Acun Firarda: Acun Televole ile başladı. Kanal patronu oldu. Sayısız başarılı yarışmalara imzasını attı. Survivor, Yetenek Sizsiniz, O Ses Türkiye, Var Mısın Yok Musun gibi ekran klasikleri yaptı. Ama hiçbiri elinde mikrofonla Miami sahillerinde dolaşıp bikinili güzellere ‘’What is your name’’ diye sorduğu firardaki Acun’umuz kadar doğal ve samimi değildi.
Akademi Türkiye: Jürisinde yer almıştım. Son derece iyi düşünülmüş bir yarışma ve reality şov karışımıydı. Rahmetli senarist Meral Okay da jürideydi. Erken yaşta kaza sonucu hayata veda eden yerli Johnny Depp Barış Akarsu yarışmacıydı ve bu programla efsane olmuştu.
Yasemin Evcim ile Gece Jimnastiği: Televizyonun ilk çıktığı dönemde vamp kadın Yasemin gecenin bir vakti erotik çekim bir şov ve müzik eşliğinde İtalyanların Tutti Frutti’sini tek başına gerçekleştirdi.
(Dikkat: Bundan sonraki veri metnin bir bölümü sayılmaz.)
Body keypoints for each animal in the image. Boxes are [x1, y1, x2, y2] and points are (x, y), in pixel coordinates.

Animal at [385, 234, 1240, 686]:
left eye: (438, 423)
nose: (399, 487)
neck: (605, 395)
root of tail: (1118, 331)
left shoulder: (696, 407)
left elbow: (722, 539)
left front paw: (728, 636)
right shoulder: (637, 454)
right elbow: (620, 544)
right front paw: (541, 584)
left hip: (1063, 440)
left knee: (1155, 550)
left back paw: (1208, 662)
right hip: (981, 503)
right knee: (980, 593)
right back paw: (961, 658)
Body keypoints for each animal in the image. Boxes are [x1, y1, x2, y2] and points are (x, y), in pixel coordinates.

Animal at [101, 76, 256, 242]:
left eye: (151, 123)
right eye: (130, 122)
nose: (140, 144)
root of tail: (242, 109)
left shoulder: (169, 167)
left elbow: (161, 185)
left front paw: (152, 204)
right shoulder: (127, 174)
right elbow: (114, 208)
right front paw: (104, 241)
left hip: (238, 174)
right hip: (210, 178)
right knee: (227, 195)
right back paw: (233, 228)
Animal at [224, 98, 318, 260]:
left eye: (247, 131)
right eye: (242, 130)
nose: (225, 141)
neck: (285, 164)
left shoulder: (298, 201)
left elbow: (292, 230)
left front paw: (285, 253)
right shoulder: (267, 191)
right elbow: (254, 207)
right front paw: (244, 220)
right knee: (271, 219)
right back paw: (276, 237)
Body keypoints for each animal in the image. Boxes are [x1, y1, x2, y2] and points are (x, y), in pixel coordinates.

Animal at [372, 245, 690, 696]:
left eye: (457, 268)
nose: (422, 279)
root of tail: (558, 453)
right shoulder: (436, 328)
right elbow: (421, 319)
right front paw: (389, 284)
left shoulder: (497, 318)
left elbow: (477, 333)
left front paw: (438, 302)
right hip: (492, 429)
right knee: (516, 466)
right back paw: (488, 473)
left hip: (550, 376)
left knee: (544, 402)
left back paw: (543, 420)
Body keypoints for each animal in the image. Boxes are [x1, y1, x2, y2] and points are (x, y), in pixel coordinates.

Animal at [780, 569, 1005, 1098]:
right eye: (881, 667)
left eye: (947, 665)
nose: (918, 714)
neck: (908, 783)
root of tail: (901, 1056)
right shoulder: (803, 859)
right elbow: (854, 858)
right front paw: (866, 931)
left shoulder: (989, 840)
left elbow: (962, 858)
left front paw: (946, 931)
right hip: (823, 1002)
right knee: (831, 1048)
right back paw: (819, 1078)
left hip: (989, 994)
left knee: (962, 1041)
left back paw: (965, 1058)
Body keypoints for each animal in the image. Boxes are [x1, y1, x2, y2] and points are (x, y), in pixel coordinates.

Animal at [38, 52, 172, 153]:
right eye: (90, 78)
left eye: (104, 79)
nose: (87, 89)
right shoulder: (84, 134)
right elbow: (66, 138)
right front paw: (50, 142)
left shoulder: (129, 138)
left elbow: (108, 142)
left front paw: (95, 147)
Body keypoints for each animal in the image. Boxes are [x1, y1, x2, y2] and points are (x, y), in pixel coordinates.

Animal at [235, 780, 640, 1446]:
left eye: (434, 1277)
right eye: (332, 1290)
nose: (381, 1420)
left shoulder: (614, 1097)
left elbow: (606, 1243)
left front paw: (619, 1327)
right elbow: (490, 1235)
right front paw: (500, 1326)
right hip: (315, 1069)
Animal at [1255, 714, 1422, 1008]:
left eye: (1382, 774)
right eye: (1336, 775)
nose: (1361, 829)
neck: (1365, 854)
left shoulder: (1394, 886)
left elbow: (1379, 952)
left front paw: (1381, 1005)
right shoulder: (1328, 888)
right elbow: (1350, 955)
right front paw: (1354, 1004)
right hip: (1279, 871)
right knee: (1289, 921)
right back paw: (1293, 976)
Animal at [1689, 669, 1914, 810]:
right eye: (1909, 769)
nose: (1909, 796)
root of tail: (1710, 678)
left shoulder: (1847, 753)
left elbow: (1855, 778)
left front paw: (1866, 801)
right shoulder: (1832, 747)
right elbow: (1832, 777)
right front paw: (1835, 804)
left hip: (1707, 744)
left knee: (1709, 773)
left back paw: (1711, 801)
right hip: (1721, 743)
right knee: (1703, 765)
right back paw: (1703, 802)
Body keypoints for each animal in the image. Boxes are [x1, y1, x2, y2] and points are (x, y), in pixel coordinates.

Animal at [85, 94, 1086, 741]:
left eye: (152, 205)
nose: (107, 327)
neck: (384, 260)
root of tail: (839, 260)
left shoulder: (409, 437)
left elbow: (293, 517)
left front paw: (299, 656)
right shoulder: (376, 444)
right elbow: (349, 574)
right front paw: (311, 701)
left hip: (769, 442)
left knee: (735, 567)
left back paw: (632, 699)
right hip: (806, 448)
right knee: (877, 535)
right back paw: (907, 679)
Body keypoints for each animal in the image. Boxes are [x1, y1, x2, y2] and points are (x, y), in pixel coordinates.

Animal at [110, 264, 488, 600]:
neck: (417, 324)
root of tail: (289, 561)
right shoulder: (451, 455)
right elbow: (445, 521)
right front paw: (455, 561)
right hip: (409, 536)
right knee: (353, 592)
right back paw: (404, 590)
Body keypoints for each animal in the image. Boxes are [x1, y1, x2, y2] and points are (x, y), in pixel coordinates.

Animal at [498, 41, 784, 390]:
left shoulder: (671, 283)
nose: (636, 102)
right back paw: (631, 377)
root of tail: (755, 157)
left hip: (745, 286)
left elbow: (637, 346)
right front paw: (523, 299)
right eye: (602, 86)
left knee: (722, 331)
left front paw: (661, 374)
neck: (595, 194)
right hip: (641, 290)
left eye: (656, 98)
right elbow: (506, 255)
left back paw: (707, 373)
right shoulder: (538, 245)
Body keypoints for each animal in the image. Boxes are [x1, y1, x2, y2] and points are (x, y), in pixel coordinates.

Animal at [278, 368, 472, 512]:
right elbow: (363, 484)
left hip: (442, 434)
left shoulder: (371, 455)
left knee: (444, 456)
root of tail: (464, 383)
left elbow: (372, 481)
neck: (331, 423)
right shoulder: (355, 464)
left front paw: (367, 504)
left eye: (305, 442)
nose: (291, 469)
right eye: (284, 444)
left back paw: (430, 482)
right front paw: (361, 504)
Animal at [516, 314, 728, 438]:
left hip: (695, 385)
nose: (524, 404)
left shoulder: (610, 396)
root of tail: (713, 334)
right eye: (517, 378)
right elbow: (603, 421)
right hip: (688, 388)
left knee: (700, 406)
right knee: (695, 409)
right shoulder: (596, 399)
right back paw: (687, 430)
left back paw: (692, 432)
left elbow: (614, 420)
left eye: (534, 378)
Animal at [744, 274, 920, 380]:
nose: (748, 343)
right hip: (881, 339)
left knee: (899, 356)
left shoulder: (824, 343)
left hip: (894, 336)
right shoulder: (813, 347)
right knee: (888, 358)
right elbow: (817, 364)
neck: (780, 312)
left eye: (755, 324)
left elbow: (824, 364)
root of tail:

Çok erkek izleyici onun yüzünden sabah uyanmakta zorluk çekti. Jimnastikten başka herşeye benziyordu.
Şahane Pazar: Behzat ve Süheyl Uygur ikilisi yıllar boyunca sahnede yarattıkları harikaları ekranda yaratıyordu. İlginç tiplere ilginç oyunlar oynatıyorlardı. Kıymeti bilinmedi. Süheyl’in palyaçoyu andıran kostümleriyle dalga geçildi. Oysa ‘Şahane Pazar’ tıpkı ismi gibi şahane bir Pazar eğlencesiydi ve benzeri bir daha gelmedi.
Bizimkiler: Bugüne dek tek Türk disizini hiç kaçırmadan izledim. O da ‘Bizimkiler’ adında tadına doyum olmayan bir aile ve mahalle dizisiydi. Kahramanları gerçekti. Aramızdan birileri gibiydi ve tümü rollerinde mükemmeldi. Abartısız oynuyorlardı.
Dr. Stres: Tiyatrocu Nedim Saban’ın sempatisi ve güleryüzü sayesinde izleyicide stress kalmıyordu. Her ne kadar stres kelimesinin içindeki ‘r’yi söyleyemese de Dr Stres karakterini başarıyla ekrana getiren Nedim Saban, ekranda hasret kaldığımız isimlerden.
Yıldo: Önce ‘Süper Turnike’ diye bir yarışma sundu. Sonra gece yarısı bir talk şov yaptı. ‘Kafadan koparma’ deyimiyle Yıldo ne yaparsa yapsın dikkat çeken bir tipti.
Gece Kuşu: Okan Bayülgen televizyondaki en iyi programı ilk programıydı. Samimi ve basitti. İzleyiciyi yormuyor, eğlendiriyordu. Okan’ın telefonda beğenmediklerini ‘uçurduuum seni’ diye canlı yayından almasını izlemek büyük keyifti.
90 Dakika: Kenan Onuk zamanında Hıncal Uluç, Haşmet Babaoğlu harika bir uyum yakalamıştı. Kenan’dan sonra sihir bozuldu.
Özlediğim televizyon programları aslında maliyeti düşük basit formatlı programlar. Belki birgün bu hasret bitecek. Belki de böyle devam edecek!